Traditional medicine works not only on the issue at hand, but through a holistic approach. Pain manifesting in one area of the body, it says, is the result of an accident and/or a blockage of chi – life’s energy flow.

Therefore, it is often paired with acupuncture. When the cup is applied to the body, healers release this interruption of flow and in doing so promote energising muscle relaxation.

As the skin is gently pulled under the cup, blood flows freely to the localised area. This increase in circulation is the impetus for the healing process. Circulation and chi are restored, so they say, expediting healing and general wellbeing. A pink bruise may remain after the treatment due to the increased blood flow, but will dissipate within a few days, so there’s no long-term scars.

Because of this possible result, if you currently experience oedema, skin ulcers or haemophilia, cupping should only be undertaken after first consulting your general practitioner, and is generally not recommended during pregnancy.

Be Like Beckham

A-list celebrities and athletes from around the world have been showing their praise for cupping since the early 2000s.
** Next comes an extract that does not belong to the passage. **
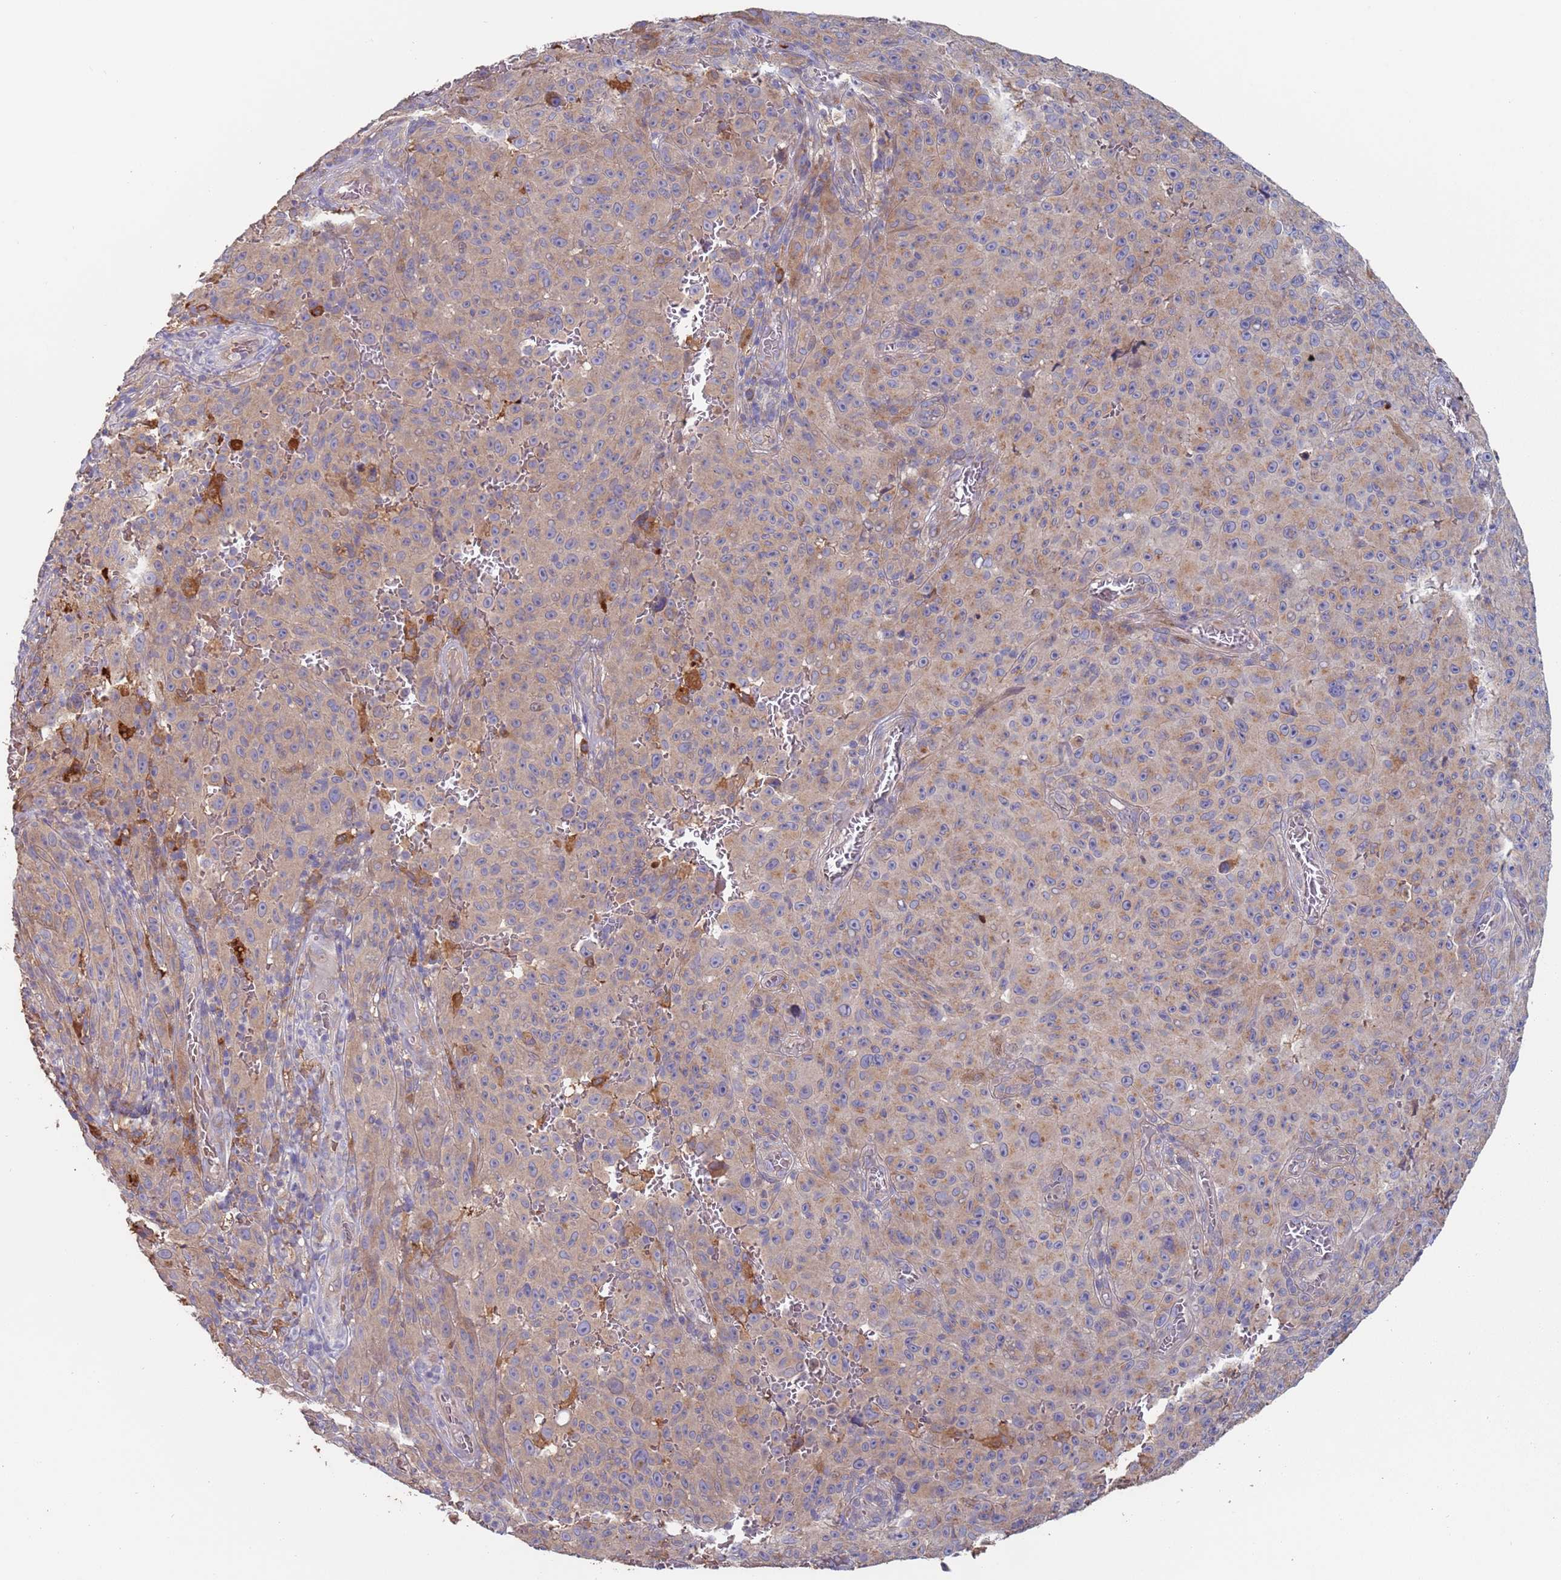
{"staining": {"intensity": "weak", "quantity": "25%-75%", "location": "cytoplasmic/membranous"}, "tissue": "melanoma", "cell_type": "Tumor cells", "image_type": "cancer", "snomed": [{"axis": "morphology", "description": "Malignant melanoma, NOS"}, {"axis": "topography", "description": "Skin"}], "caption": "Approximately 25%-75% of tumor cells in human melanoma demonstrate weak cytoplasmic/membranous protein positivity as visualized by brown immunohistochemical staining.", "gene": "MALRD1", "patient": {"sex": "female", "age": 82}}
The list runs from Gwyneth Paltrow, Jennifer Aniston, Victoria Beckham, Lena Dunham and Justin Bieber, to Andy Murray, Chinese swimmer Wang Qun, most of the New York Mets baseball team and more, with many showing their circular endorsements of the practice at high-brow events – Greek physician Hippocrates was also a fan, if you’re against the establishment.
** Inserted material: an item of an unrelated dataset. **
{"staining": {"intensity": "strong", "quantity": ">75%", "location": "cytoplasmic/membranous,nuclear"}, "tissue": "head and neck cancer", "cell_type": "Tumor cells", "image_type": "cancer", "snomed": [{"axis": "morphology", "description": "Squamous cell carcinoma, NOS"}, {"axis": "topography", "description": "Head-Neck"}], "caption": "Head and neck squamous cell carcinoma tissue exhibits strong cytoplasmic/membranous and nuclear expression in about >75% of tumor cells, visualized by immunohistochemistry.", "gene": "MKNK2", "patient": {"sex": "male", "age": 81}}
You need not venture all the way to NYC or London to attain such elite status. Cupping is deeply ingrained in Cambodian traditional medicine, and is readily offered in hygienic and safe environments; some of them more lux than history once afforded.

Known in Khmer as choob khyol – literally sucking the wind – the ancient therapy is widespread across Asia, with between 60 and 70 percent of Cambodians turning to the treatment for relief, according to the National Centre of Traditional Medicine in Phnom Penh.

With an abundance of places to try the therapy about throughout the country, why not try if cupping can shake off your next cold?